Die Sozialdemokraten ziehen unter anderem mit der Forderung nach Entlastungen für kleine und mittlere Einkommen und höheren Steuern für Spitzenverdiener in den Wahlkampf. Die Krankenversicherung soll zu einer Bürgerversicherung umgebaut werden, bei der sich Arbeitnehmer und Arbeitgeber die Beiträge wieder je zur Hälfte teilen. Kitas sollen gebührenfrei und die Ehe für Schwule und Lesben geöffnet werden. "Wie unkonkret darf es denn bitteschön sein?", sagte Schulz. "Es gibt viel, was uns von der Union unterscheidet". Die SPD wolle für mehr Gerechtigkeit sorgen und dafür sorgen, dass "starke Schultern mehr tragen müssen". Die zweite große Herausforderung sei, die Gesellschaft zusammenzuhalten und für Gerechtigkeit zu sorgen. Der frühere EU-Parlamentspräsident bekannte sich zu einem "toleranten und weltoffenen Europa", das "den Menschen in den Mittelpunkt stellt". Für diese Idee lohne es, "mit heißem Herzen zu kämpfen". Außerdem wolle man niemanden abschieben, der oder die seit mindestens zwei Jahren in Deutschland lebt, hier nicht straffällig geworden ist und Arbeit hat oder zur Schule geht.

Zur Gerechtigkeit gehöre auch die rechtliche Gleichstellung gleichgeschlechtlicher Paare.

Eine Woche zuvor hatten bereits die Grünen die "Ehe für alle" zur roten Linie für Koalitionen erklärt.

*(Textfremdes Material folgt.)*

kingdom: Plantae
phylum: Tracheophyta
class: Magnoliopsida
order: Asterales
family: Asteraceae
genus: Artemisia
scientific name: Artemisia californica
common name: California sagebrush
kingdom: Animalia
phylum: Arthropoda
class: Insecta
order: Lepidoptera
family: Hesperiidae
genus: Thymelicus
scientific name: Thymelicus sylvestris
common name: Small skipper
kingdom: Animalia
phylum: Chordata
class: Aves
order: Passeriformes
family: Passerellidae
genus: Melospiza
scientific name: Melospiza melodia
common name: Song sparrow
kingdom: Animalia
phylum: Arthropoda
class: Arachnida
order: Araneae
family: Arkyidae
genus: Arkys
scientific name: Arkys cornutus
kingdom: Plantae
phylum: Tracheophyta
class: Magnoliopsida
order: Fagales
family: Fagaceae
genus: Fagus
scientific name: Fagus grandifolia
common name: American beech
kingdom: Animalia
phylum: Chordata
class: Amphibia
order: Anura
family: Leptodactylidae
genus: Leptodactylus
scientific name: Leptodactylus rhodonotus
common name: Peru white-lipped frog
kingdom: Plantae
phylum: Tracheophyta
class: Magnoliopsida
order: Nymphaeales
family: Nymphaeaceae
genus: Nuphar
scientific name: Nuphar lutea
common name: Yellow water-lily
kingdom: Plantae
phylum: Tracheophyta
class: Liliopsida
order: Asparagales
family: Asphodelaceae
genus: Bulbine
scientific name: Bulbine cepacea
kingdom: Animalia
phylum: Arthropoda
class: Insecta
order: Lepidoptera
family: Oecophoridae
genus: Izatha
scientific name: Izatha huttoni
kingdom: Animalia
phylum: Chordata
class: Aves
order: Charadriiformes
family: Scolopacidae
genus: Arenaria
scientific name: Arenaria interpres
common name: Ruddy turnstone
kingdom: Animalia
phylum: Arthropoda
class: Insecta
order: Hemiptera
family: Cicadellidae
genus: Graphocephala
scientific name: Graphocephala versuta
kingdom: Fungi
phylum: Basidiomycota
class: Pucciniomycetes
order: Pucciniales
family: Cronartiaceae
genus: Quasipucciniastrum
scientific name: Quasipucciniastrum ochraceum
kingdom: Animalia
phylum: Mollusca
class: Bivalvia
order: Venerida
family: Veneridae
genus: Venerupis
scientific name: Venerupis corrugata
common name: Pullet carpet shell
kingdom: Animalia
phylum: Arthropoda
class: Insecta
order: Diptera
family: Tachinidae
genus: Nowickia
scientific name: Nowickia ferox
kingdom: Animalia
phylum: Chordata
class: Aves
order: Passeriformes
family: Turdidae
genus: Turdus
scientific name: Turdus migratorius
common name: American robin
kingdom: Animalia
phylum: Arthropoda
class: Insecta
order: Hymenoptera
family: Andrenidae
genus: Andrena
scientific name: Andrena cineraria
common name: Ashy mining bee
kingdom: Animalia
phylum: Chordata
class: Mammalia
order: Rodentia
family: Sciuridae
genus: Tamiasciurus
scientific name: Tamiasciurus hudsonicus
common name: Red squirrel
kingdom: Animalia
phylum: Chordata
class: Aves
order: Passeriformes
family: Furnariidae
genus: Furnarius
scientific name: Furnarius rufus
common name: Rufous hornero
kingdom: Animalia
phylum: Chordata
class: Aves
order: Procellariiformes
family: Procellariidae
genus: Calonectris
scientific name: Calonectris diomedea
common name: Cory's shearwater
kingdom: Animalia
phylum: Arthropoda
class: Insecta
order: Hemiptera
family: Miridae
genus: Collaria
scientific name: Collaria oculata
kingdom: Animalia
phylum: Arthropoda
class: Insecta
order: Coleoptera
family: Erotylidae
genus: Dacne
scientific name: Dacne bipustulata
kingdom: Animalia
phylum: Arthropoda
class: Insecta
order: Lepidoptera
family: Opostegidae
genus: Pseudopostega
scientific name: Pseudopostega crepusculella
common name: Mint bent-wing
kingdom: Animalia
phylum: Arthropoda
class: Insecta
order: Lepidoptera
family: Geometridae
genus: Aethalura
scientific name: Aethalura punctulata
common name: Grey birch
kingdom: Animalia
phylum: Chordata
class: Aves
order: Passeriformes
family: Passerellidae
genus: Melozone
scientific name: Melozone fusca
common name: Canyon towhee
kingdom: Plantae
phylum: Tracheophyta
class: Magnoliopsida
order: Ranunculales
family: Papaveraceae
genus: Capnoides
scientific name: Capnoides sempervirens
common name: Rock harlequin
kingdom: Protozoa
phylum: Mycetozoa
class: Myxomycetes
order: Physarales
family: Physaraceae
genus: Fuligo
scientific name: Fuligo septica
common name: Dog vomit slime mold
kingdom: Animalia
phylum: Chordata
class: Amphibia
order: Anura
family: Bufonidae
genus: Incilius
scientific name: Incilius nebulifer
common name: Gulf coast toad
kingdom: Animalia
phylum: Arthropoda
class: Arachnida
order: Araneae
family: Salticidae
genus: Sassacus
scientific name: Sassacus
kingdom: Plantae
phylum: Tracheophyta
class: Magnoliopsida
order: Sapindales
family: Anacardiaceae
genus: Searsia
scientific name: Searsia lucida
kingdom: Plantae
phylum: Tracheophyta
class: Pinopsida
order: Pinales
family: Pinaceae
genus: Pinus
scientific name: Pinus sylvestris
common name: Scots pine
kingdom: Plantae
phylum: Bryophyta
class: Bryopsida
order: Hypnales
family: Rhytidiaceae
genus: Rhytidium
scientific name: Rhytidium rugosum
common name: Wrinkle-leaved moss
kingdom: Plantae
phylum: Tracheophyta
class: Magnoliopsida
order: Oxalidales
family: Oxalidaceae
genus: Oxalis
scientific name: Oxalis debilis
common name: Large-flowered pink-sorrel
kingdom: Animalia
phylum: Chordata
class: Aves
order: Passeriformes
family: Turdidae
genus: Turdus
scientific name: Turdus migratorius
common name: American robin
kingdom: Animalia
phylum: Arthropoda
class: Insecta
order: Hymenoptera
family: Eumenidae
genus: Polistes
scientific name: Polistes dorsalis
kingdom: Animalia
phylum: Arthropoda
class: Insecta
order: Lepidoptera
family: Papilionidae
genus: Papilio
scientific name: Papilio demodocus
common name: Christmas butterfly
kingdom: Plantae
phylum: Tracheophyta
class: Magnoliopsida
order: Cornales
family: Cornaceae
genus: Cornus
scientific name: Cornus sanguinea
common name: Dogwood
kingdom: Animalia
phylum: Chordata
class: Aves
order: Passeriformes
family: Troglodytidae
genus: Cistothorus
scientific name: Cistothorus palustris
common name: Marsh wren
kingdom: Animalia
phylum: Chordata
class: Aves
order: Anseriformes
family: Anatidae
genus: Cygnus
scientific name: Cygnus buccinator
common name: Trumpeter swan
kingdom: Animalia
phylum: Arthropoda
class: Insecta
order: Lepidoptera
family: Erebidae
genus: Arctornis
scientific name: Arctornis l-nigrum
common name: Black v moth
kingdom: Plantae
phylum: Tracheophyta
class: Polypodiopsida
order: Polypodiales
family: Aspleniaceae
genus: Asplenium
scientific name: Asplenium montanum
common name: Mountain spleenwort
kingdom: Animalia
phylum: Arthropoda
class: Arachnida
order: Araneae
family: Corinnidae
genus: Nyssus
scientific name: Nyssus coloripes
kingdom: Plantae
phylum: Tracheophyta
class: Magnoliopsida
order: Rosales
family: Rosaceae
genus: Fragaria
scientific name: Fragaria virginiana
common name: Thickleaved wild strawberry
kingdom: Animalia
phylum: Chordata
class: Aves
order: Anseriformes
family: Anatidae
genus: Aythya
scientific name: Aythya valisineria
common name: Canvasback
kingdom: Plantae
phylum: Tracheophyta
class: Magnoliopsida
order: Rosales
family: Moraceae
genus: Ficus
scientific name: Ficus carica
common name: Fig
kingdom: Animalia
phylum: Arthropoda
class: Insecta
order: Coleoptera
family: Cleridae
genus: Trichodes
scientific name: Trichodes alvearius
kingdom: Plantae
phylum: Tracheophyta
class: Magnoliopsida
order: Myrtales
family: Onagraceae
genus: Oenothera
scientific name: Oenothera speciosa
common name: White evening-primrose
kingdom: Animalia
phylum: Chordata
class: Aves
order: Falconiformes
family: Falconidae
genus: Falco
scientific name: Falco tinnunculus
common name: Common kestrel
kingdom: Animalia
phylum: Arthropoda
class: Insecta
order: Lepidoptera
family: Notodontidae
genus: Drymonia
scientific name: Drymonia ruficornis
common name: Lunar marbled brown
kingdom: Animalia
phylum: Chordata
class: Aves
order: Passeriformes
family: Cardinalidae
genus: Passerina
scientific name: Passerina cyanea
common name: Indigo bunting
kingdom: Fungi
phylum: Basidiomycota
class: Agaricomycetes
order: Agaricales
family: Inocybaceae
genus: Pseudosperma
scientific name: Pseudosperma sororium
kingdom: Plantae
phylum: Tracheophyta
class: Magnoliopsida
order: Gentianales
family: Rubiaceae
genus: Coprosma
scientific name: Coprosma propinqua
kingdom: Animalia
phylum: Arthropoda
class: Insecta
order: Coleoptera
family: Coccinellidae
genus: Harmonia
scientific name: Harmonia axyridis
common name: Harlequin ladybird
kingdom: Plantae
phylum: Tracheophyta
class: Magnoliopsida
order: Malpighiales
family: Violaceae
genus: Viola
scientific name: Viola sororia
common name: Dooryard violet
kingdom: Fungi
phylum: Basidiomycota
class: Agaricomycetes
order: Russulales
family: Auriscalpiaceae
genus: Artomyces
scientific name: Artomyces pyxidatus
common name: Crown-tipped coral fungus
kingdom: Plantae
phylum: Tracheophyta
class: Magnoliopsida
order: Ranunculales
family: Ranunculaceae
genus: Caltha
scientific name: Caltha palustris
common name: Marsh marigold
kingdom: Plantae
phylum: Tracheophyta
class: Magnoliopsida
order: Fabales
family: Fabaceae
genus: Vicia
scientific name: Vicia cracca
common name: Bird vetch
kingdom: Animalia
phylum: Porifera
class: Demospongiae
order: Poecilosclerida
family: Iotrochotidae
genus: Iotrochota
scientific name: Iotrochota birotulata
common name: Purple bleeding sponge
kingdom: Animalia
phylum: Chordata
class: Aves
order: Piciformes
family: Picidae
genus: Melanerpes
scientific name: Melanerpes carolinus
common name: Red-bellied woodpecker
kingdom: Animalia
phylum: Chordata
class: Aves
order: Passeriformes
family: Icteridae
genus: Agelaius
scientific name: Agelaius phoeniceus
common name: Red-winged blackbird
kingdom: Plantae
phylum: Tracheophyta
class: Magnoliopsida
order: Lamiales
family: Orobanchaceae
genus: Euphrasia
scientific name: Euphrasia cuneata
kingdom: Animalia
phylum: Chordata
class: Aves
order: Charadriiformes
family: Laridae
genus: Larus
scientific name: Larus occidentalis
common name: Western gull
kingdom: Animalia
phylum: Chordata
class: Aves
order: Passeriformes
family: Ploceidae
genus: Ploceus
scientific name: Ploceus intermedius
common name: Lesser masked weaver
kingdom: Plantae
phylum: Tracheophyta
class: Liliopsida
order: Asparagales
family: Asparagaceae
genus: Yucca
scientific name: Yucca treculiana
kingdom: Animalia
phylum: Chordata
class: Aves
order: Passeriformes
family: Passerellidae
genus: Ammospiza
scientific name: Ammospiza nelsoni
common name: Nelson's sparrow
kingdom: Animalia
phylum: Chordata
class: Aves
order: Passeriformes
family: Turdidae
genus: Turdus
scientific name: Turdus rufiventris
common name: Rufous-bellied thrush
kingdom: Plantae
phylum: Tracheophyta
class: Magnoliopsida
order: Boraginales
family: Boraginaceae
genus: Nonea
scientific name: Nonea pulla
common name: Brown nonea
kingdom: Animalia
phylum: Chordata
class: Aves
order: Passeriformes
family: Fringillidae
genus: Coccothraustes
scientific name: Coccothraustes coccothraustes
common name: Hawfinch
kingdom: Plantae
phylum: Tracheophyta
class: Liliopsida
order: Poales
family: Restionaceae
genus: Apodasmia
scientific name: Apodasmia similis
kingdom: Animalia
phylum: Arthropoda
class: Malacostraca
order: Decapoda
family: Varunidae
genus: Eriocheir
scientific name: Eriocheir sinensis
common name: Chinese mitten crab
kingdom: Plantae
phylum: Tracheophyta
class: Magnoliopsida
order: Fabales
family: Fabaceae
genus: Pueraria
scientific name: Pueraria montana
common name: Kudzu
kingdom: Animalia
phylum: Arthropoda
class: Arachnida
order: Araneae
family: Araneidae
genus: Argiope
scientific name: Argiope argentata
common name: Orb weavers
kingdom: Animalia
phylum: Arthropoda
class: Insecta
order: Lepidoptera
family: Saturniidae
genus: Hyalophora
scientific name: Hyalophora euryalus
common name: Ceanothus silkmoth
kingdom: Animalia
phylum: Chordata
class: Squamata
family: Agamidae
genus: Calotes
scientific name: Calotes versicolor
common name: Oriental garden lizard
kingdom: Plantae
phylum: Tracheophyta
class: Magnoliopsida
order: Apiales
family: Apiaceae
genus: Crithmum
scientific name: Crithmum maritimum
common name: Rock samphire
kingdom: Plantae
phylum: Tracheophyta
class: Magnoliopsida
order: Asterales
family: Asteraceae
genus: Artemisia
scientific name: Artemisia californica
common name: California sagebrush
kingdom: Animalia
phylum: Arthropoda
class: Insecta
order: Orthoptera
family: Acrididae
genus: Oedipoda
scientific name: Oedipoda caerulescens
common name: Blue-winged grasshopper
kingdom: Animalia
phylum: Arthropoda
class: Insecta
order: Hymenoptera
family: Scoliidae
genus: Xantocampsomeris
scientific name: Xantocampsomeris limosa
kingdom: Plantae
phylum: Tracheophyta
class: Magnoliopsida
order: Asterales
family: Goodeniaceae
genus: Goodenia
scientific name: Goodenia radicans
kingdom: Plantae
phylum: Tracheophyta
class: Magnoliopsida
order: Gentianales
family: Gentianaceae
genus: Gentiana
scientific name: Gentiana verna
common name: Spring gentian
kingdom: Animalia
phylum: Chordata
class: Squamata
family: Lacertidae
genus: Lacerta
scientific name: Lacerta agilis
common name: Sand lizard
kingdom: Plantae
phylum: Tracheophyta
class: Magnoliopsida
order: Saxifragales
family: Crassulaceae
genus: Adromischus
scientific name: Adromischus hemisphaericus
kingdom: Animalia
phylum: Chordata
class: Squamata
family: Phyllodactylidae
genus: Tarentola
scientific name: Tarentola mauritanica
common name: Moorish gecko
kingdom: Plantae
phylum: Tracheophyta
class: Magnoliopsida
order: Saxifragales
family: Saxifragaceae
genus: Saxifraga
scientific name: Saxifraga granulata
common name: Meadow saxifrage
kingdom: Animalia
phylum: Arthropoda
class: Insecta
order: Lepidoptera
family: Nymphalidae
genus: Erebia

Er greift Bundeskanzlerin Angela Merkel frontal an.

SPD-Kanzlerkandidat Martin Schulz hat die Bundestagswahl 2017 als 'Richtungsentscheidung für unser Land' bezeichnet.

US-Präsident Donald Trump nannte er einen "irrlichternden Präsidenten".

Nach einer Weile, es ist schon ein Großteil seiner Rede vergangen, hat sein eigenes Programm Martin Schulz so erhitzt, dass er sich in einer womöglich sorgsam geplanten Spontanentscheidung des Jacketts entledigt - wie das Vorbild aller coolen Wahlkämpfer, Barack Obama. CDU/CSU liegen weit vorne mit 39 Prozent. "Auf in den Kampf", ruft Schröder, der sonst eher leise gesprochen hat, in den Saal. Nicht Journalisten oder Umfrageinstitute entschieden Wahlen, sondern immer noch die Wähler, von denen sich ein Drittel erst am Wahltag oder kurz davor entschieden. Damals habe die SPD unter seiner Führung 23 Punkte im Rückstand gelegen, am Ende sei sie nach einer Aufholjagd aber mit 34,2 Prozent nur knapp hinter der Union mit 35,2 Prozent gelandet. "Wir haben gekämpft, wir haben aufgeholt, und was damals ging, das geht heute auch". Wenn die SPD nicht die Köpfe hängenlasse, um jede Stimme kämpfe, könne es gelingen, stärkste Kraft zu werden. "Nee, Leute, diese Partei gehört nicht zu Deutschland". "Wir haben bewiesen, dass wir es können, und zwar besser als die anderen".